Action item:
Where a line of the records contains the word "left", show that line.

Records for this exercise:
Start of Block
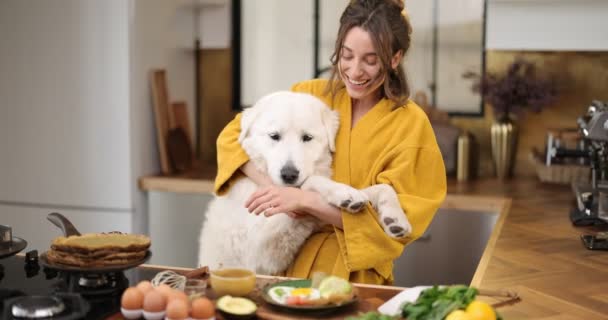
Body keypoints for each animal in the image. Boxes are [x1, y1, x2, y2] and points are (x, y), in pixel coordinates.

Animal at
End of Block
Start of Block
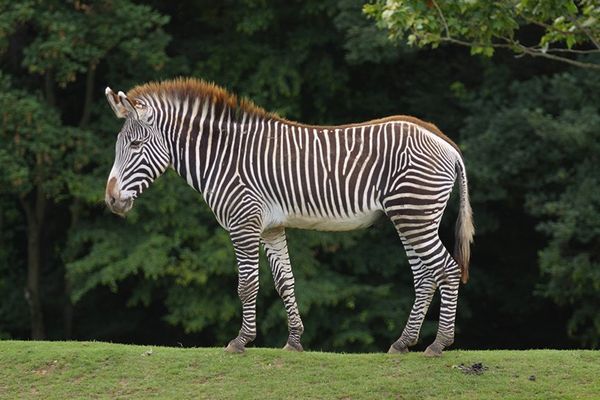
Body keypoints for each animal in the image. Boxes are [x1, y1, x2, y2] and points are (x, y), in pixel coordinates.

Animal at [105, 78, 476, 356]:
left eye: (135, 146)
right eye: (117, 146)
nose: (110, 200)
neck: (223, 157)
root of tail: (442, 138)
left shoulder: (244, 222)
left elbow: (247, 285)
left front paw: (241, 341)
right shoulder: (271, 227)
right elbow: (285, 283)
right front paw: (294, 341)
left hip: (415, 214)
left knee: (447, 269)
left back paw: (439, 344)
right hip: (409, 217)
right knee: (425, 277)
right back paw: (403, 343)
End of Block
The completed task:
left eye: (135, 146)
left shoulder: (244, 222)
left elbow: (247, 285)
left front paw: (241, 341)
left hip: (415, 214)
left knee: (447, 269)
left back paw: (439, 344)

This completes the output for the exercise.